Exercise A
In the passage on contrast-enhanced ultrasound of carotid plaques, what mechanical index value should be set in the ultrasound system for the classic method?
Exercise B
Go on with the passage on contrast-enhanced ultrasound of carotid plaques from the point where it stops.

Excerpted passage: Begin

In this phase, distinctly hypoechoic elements can be observed, which are impossible to distinguish from the vessel lumen under physiological conditions. These include juxtaluminal black areas (JBA): extremely hypoechoic areas, described as lesions with an echogenicity of <25 GSM (grey-scale median) units, with no fibrous cap, histologically defined as necrotic components or fragments of lipid core of a damaged plaque or interpreted as GWN type I plaque described as thin-cap atheromatic plaque (TCAP), impossible to visualise clearly on B-mode ultrasound, and mobile components (described as “jellyfish sign”, with an image consistent with JBA, subject to displacement during heartbeat). The mobility of these areas can also be described as “intraplaque contents” (IC) or “motion of intraplaque contents” (MIC)(43,44), i.e. mobility of areas referred to as JBA that is independent from the heartbeat. Here, it should be noted that MIC interferes with the image of subjective contrast enhancement of an unstable plaque(44) (Fig. 13).

Fig. 13.

Late phase, replenish mode, black arrow – plaque–vessel wall boundary, blue arrow – plaque–vessel lumen boundary, red arrow – MI value (present authors’ own material)

The microcirculation and late phases are referred to as the wash-out phase.

Which contrast agent administration technique to use?

The selection of the contrast agent administration technique depends on the structure of the examined object and on the aspect for which observation has been planned. Therefore, it needs to be decided whether atherosclerotic plaque itself, the boundary between the vessel lumen and plaque or plaque vascularisation will be observed. Thus, the contrast agent administration technique should be selected with a view to its most effective use.

The currently used methods allow one to make complex observations provided that the advantages and possibilities of the contrast agent are used properly. Combinations of the methods described below are used to examine carotid atherosclerotic plaques.

Classic method: the contrast agent is administered as a bolus, with saline washing. A low MI value (up to 0.4) should be set in the ultrasound system.

During the procedure, the contrast agent is used as a modifier of tissue impedance: with a low mechanical index of the sound wave, the microspheres are not ruptured (the microbubbles pass through the vessels that are large enough). During the procedure, it is possible to observe echoes appearing in the atherosclerotic plaque’s topography, consistent with wash-in and wash-out phases.

This method allows one to determine the presence of vessels in the observed atherosclerotic plaque. Due to a low image resolution, relatively wide vessels and a small amount of the contrast agent entering a neovascularised plaque are visualised. In this method, it is only possible to make a subjective evaluation and observe potentially contrast-enhanced atherosclerotic plaque components (Fig. 14). The amount of UEA administered is from a minimum of 4 ml (Clevert) up to 8 ml (Feinstein).

Fig. 14.

Excerpted passage: End
Extracted information: Begin

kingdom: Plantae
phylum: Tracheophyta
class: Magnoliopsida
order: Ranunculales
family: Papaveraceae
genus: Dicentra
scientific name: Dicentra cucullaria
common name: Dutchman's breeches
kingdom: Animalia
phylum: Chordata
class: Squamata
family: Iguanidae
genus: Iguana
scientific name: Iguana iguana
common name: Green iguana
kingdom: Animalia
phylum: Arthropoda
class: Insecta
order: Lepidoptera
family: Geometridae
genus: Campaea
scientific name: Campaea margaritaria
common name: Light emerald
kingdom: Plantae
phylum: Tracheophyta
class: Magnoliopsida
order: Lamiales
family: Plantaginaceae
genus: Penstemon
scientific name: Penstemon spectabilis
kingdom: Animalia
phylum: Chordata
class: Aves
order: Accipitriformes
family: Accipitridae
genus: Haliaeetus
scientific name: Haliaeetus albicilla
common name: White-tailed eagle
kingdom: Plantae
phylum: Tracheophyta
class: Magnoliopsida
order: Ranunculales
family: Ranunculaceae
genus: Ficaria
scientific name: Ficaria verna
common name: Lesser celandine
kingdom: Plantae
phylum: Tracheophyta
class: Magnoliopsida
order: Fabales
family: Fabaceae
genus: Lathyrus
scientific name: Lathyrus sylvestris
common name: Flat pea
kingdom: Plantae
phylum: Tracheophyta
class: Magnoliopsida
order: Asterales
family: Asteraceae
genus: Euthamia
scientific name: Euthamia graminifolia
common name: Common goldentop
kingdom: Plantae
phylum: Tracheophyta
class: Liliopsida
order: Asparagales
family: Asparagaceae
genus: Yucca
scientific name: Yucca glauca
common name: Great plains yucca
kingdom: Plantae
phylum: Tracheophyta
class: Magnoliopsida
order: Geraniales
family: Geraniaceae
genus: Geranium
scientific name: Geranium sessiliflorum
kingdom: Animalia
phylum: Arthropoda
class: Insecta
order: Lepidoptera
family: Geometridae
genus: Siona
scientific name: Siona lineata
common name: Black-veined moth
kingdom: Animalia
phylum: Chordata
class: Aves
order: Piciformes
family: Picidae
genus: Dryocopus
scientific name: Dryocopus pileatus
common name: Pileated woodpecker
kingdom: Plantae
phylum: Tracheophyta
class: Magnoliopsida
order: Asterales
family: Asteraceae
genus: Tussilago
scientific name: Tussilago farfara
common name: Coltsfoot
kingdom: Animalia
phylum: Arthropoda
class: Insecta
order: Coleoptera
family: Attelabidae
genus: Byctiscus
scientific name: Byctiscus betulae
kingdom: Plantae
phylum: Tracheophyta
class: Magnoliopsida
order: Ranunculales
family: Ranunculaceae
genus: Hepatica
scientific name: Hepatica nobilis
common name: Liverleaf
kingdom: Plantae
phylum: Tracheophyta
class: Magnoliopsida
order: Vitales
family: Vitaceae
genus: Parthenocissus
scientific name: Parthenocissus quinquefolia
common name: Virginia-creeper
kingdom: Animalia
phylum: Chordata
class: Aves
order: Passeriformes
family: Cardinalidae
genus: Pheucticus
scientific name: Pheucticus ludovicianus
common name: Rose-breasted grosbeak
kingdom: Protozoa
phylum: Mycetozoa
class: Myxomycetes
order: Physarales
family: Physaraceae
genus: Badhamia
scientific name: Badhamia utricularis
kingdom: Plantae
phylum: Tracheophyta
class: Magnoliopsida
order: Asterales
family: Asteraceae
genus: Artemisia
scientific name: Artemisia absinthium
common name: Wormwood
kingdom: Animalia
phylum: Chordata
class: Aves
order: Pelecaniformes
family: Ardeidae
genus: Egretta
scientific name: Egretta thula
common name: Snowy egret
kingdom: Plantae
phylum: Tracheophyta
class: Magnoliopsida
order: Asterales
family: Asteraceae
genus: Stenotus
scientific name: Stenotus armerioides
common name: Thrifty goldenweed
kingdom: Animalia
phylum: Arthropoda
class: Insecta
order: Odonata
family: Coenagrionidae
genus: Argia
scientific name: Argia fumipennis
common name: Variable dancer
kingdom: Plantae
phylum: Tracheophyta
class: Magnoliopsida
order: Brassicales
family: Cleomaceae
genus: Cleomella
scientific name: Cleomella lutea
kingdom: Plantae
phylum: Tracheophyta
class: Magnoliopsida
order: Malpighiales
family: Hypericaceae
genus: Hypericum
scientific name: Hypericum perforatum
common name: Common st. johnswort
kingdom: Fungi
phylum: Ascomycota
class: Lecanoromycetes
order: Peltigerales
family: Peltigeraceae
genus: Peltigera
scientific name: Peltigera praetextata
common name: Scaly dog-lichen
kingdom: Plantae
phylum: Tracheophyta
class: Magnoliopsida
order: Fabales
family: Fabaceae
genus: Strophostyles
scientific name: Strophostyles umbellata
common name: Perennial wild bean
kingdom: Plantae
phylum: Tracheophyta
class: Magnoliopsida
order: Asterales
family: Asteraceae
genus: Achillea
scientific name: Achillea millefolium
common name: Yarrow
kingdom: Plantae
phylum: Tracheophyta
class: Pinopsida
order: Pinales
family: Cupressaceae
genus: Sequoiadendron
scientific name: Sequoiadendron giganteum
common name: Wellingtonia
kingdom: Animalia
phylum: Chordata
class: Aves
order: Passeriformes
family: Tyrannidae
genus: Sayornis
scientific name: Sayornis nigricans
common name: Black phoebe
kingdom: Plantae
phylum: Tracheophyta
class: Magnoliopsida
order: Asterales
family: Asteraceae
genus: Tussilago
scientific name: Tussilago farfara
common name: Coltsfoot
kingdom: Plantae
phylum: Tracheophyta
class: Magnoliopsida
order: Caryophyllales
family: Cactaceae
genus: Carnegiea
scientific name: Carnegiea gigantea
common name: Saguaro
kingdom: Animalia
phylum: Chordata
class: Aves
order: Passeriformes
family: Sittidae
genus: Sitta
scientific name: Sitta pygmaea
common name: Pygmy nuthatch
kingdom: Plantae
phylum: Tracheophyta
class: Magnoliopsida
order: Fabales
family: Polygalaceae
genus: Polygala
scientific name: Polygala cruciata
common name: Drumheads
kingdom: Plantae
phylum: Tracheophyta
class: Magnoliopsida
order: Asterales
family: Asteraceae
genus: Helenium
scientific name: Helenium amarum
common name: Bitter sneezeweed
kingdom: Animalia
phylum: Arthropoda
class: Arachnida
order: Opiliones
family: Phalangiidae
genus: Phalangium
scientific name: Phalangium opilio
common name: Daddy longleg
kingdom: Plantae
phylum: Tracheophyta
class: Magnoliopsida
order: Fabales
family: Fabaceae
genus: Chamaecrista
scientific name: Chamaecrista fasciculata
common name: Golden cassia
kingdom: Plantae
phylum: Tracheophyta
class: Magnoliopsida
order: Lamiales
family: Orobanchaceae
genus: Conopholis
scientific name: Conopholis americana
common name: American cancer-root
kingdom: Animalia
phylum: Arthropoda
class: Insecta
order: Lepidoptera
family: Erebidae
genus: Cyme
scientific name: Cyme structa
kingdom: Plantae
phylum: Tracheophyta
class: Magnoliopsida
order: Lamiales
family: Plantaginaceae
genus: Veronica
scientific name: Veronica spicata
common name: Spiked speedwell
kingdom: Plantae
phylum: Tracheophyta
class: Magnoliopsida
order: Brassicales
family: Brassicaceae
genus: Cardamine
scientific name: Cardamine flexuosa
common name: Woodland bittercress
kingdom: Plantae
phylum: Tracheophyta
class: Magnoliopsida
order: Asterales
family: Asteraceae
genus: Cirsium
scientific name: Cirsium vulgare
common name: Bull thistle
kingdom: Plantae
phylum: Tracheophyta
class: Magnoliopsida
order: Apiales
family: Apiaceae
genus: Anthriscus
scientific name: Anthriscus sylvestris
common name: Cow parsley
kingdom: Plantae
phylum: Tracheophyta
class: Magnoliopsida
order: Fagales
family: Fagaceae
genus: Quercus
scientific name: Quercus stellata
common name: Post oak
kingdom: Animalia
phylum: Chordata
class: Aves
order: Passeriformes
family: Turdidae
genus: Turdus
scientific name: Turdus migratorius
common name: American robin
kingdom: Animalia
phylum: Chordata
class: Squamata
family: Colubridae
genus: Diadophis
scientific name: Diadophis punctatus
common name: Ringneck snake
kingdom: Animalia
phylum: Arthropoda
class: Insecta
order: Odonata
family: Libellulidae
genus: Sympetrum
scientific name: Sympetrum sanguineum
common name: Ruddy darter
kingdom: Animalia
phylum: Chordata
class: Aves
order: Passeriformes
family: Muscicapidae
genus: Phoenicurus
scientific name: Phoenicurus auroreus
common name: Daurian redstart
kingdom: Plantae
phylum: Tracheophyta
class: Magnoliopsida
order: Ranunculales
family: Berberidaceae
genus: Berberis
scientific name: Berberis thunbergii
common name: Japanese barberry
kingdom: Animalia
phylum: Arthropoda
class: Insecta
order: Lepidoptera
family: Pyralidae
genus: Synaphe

Extracted information: End

Task response A
A low MI value, up to 0.4.

Task response B
CEUS using the classic method: visible contrast agent microsphere echoes in atherosclerotic plaque’s topography on the posterior wall of the vessel; black arrow – image of plaque with UEA echoes, red arrow – MI value (present authors’ own material)

Modified classic method: the contrast agent is administered in fractions.

Half of a single dose should be administered in a bolus, then saline washing is performed, and subsequently the remaining portion of the contrast agent is administered. A low MI value (up to 0.5) should be set in the system. This method makes it possible for contrast agent microspheres to stay longer in the neovascularised plaque. However, the assessment of the wash-out phase is not possible (Fig. 15). The total amount of UEA is 8 ml administered in fractions (as described above).

Fig. 15.

CEUS using the modified classic method; red arrows – atherosclerotic plaque, blue arrow – time of contrast agent administration, yellow arrow – MI value (present authors’ own material)

Transient method: the contrast agent is administered as a bolus, with saline washing.

It is necessary to set the mechanical index in the ultrasound system to high values: MI >1.2(31) (0.8 according to other authors)(45). This method makes it possible to rupture the microspheres immediately after they reach the region of interest. During the procedure, due to the distinctly increased extinction of the medium, the plaque/vessel lumen boundary can be assessed more precisely. This method partly utilises the TMIP phenomenon (Fig. 16). The amount of UEA administered is a minimum of 4 ml.

Fig. 16.

CEUS using the transient method: visible echoes of the contrast agent in atherosclerotic plaque’s topography on the posterior wall of the vessel, GWN type (class) III circular plaque. A. Time: 33 sec from administration. B. Time: 111 sec from UEA administration; black arrow – plaque area with contrast agent echoes, blue arrow – image of the method, red arrow – MI (present authors’ own material)

Replenish mode, flash mode: the contrast agent is administered in a slow infusion, with subsequent saline washing.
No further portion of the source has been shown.